ASP.net c# post form on users behalf

I have an ASP button开发者_运维知识库, when it is clicked it calls a function which adds order information into my database. The next step of the order process is to transfer the user over to the payment gateway with this form:

<form action="https://select-test.wp3.rbsworldpay.com/wcc/purchase" name="BuyForm" method="POST">
<input type="hidden" name="instId"  value="151711">
<input type="hidden" name="cartId" value="abc123">
<input type="hidden" name="currency" value="GBP">
<input type="hidden" name="amount"  value="1221">
<input type="hidden" name="desc" value="">
<input type="hidden" name="testMode" value="100">
<input type="submit" value="To Payment!">
</form>

However I really would like it so that the user:

Pressed order button -> Order function called -> User automatically passed to order page

As supposed to:

Pressed order button -> Order function called -> User goes to another page -> User manually clicks button to go to worldpay payment page

Is there anyway in c# to redirect the user to the order page, and submit form data with them?

You could redirect from the submit handler of the first order form:

Response.Redirect("https://select-test.wp3.rbsworldpay.com/wcc/purchase?instId=151711&cartId=abc123&currency=GBP&amount=1221&desc=&testMode=100");

Note that your form parameters are currently open to tampering, regardless of whether you submit via GET or POST. I'm sure that WorldPay have some security measures that you can use to prevent and/or detect tampering. You should use them!

Edit...

WorldPay allow you to submit a hash along with your payment parameters to help prevent tampering. This should stop any amateur querystring tampering; whether it can stop a determined attacker is another matter.

As you mentioned in the comments, you should definitely log the parameters at your end before submitting and then cross-reference them against the callback data to ensure that nothing has been touched.

You can use Response.Redirect("OtherPage.aspx"); at the end of your event handler. Using this method, you could append items to the query string (for example the order ID)... Response.Redirect("OtherPage.aspx?OrderID=abcdef");.

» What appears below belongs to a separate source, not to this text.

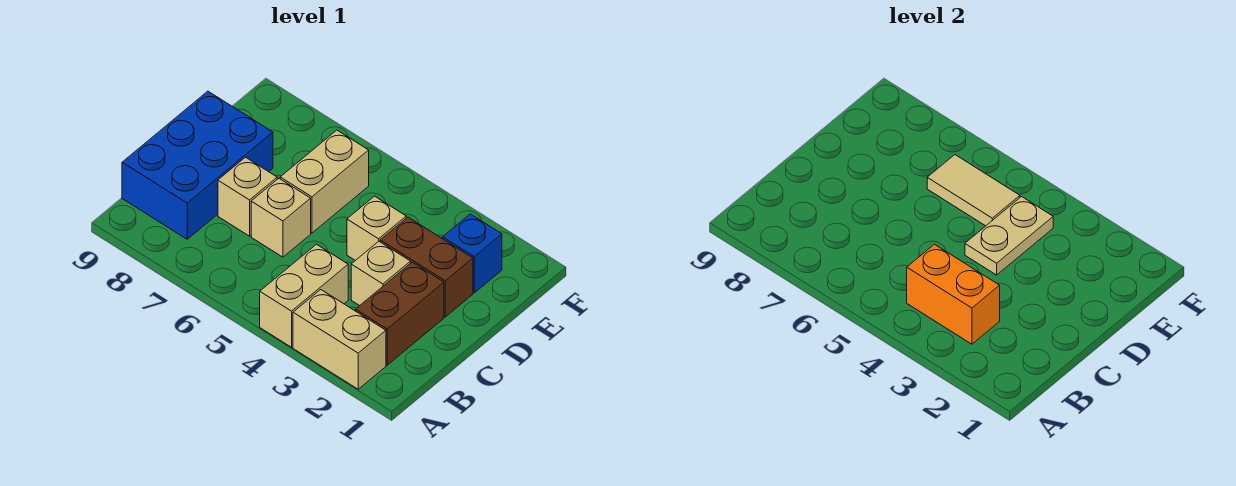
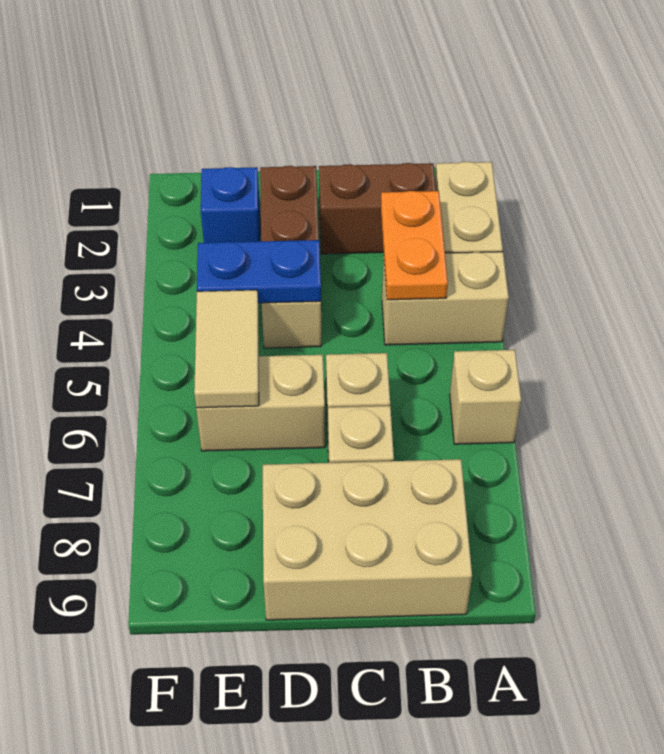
orange 1x2 brick [907,244,1000,344] -> orange 1x2 plate [381,191,448,300]
blue 2x3 brick [122,91,273,239] -> tan 2x3 brick [263,459,472,620]
tan 1x1 brick [351,241,411,306] -> tan 1x1 brick moved to [450,350,521,444]
tan 1x2 plate [965,197,1053,275] -> blue 1x2 plate [197,240,321,303]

Alternatively, you could do the processing in the order page and list it as the PostbackUrl, so the first page posts back directly to the order page.

Multiple ways:

1) Put the order in Session state and carry it along with the user, automatically retrieving it when they are redirected to the final page.

2) Create a form which submits its data with the new page as the target (rather than posting back to itself as the default behavior in ASP.Net).

3) Generate a form with hidden fields and output it to the page.

In situations #2 and #3, you might choose to use client-side script to automatically submit the form.